Emmy Posted Thu 12th of March, 2020 14:46:16 PM
WE SEEK ADVICE FOR DX AND CPT CODES FOR SURGEON, COSURGEONS,ASSISTANTS AND/OR RESIDENTS PREOP DIAGNOSIS: R. Renal Cell Carcinoma
POSTOP DIAGNOSIS: Same
PROCEDURE: Nephrectomy, Partial, Robot-Assisted (Intraoperative ultrasound)
SURGEON: YALE, MD
FELLOW: WHITE, MD
ASSISTING: JOHNSON, MD (NO QUALIFIED RESIDENT)
SPECIMEN: R renal mass
BLOOD LOSS: <50CC
FINDINGS: 2cm lower pole renal mass, grossly negative margins and good hemostasis.
DESCRIPTION OF PROCEDURE: The patient was taken to the operating room. After general anesthesia was provided, the patient was placed in modified flank position, right side up. Upper and lower extremities were well secured in well padded. He was prepped and draped in standard surgical fashion. Veress needle was introduced into the peritoneum, through the umbilicus. Water test was performed in the abdomen insufflated to 15 mmHg. Superior and lateral to the umbilicus, on the right, we made a 1cm incision. We then entered the peritoneum under direct vision and with a dilating trocar, no evidence of injury was noted from either the trocar or from the veress needle. We subsequently placed an assistant port in the right upper midline. We placed three robotic arms, one in the right upper quadrant two finger breaths under the costal margin, and one right lower quadrant medially, and one in the right lower quadrant laterally. Prior to this the table was rotated so the right side was up . Another 5 mm trocar was placed in the upper midline for the liver retractor.
The robot was docked.
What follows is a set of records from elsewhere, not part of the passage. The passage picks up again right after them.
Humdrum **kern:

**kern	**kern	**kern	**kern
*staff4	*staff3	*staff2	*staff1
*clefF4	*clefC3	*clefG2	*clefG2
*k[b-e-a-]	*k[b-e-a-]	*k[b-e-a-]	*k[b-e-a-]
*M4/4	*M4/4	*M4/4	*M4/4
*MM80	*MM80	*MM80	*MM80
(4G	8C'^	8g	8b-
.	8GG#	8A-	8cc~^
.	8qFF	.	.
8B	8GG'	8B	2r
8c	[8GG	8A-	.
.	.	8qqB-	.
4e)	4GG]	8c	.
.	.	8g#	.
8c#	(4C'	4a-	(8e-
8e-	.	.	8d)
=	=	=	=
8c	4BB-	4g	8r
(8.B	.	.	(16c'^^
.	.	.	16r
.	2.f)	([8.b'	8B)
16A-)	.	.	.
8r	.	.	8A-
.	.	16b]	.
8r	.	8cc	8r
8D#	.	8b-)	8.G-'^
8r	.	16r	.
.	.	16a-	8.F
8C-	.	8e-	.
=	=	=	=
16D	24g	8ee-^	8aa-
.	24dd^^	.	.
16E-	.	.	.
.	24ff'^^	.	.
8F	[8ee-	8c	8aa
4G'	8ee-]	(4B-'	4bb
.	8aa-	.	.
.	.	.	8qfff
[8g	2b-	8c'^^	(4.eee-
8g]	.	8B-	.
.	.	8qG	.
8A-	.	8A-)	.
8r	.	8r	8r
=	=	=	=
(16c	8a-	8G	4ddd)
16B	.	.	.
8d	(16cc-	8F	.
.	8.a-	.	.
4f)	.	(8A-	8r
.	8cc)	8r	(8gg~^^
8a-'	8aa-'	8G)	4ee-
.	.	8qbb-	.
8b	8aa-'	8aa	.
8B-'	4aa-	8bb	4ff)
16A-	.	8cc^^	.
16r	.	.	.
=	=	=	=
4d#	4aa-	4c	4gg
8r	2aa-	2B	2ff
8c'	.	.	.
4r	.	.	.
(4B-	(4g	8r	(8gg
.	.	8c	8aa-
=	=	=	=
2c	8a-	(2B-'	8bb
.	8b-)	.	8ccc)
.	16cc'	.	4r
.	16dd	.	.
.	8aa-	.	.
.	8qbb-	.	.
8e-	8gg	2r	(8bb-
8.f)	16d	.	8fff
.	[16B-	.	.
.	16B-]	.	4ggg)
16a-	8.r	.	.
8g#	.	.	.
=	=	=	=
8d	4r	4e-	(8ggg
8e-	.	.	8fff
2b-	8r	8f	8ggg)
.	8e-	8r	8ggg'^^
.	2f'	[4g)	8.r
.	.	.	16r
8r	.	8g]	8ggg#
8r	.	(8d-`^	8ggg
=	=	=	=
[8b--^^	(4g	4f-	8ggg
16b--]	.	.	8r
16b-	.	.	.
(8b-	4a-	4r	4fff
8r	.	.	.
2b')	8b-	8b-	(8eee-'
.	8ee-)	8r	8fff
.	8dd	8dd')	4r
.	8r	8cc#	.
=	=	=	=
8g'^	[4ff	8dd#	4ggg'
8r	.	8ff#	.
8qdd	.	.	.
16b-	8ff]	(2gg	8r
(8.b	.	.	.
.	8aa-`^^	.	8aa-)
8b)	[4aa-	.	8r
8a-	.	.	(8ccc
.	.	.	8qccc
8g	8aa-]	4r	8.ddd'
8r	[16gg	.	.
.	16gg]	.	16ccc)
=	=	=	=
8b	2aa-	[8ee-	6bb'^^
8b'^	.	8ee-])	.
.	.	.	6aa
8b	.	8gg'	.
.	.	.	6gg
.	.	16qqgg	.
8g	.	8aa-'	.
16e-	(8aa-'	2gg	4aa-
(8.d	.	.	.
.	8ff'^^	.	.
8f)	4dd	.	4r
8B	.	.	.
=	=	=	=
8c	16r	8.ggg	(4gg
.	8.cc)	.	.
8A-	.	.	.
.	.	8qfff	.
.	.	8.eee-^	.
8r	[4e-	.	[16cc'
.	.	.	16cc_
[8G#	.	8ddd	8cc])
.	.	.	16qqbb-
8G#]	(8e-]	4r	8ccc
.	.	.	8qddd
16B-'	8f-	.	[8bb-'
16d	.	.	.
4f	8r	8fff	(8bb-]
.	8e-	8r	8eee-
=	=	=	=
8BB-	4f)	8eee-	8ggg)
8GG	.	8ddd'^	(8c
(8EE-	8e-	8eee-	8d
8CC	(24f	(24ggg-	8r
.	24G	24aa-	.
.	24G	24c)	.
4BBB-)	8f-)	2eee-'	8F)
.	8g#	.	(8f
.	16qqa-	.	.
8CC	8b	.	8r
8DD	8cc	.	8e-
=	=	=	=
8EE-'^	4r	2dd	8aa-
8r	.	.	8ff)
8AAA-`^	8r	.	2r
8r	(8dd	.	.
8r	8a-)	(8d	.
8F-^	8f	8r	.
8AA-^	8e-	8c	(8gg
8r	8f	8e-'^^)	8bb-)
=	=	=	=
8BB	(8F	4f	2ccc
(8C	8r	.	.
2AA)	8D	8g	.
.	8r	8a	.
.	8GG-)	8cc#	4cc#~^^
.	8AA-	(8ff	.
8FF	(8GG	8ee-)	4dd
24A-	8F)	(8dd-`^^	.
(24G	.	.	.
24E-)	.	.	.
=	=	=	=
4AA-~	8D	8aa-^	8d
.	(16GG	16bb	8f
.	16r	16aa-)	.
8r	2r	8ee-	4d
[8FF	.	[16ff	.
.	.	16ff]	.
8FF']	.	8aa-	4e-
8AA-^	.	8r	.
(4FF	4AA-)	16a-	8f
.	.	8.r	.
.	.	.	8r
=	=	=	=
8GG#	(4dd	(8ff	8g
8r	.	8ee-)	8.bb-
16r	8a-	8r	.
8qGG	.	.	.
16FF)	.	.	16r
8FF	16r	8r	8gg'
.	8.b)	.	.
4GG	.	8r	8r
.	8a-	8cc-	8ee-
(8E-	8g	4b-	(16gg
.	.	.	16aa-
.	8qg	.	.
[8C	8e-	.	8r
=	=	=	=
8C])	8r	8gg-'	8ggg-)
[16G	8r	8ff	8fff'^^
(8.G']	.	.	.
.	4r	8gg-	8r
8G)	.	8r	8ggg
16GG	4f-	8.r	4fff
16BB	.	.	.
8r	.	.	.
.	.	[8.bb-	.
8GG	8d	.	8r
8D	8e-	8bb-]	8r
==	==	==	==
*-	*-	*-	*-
We opened the white line of Toldt from the hepatic flexure, towards the right lower quadrant, mobilized the intestines off of the right kidney and off of the retroperitoneum. We continued to mobilize the colon medially until we were able to see the hilar vessels and the ureter and gonadal vessels. We also developed a plane between the liver and kidney. The duodenum was identified and carefully mobilized medially. At this point we identified the gonadal vessels and the ureter and elevated them off of the psoas muscle. We then dissected towards the hilum and elevated the kidney of the psoas muscle as well with sweeping motions. We used the 4th arm to elevate the kidney. We released the gonadal vessels medially. We then identified the renal vein and renal artery. We dissected around each anteriorly and posteriorly, and we were able to have a plane around the renal artery to allow placement of a clamp. At this point we opened garage does and identify the right lower pull mass. We freed up the lower pole of the kidney. We dissected circumferentially around the mass, we introduced an intraoperative ultrasound and identified the margins of the mass. We mobilized the lateral aspect of the kidney to allow it to be rotated medially to allow exposure to the mass circumferentially.
We defined the border circumferentially around the mass. At this point we placed clamp on the artery. It should be noted the total clamp time was 17 minutes. We then preceded to open the capsule of circumferentially around the mass and dissected around it keeping good parenchymal margin. The mass was excised and there was a well-defined margin.
There was no evidence that we entered into the mass and we had grossly negative margins. We placed the mass in a bag. We cauterized the base of the tumor. We then preceded to use VLoc sutures to oversew the base of the tumor. We used 2 VLocs for this. We unclamped the artery. There was good hemostasis. We proceeded to place capsular sutures and applied FloSeal and pledgets and then secured our capsular sutures. The pressure was lower to 5MMHG. There was no evidence of bleeding. We inspected the field. There appeared to be good hemostasis. There was no evidence of any bleeding from the hilar area. The vessels appeared healthy. The kidney was nice and pink.
We covered repair with perirenal fat. We inspected gonadals and ureters and they were healthy. We placed a drain through one of our trocarr in the right lower quadrant laterally. We removed the trocars under direct vision with no evidence of bleeding. We enlarged the camera port and removed the mass and closed the fascia there. There was no evidence of bleeding and a good fasical closure. We closed the subcutaneous tissues and skin. The patient was that awakened, take into recovery room in stable condition.
Attestation: I was present for in supervised all portions of this procedure.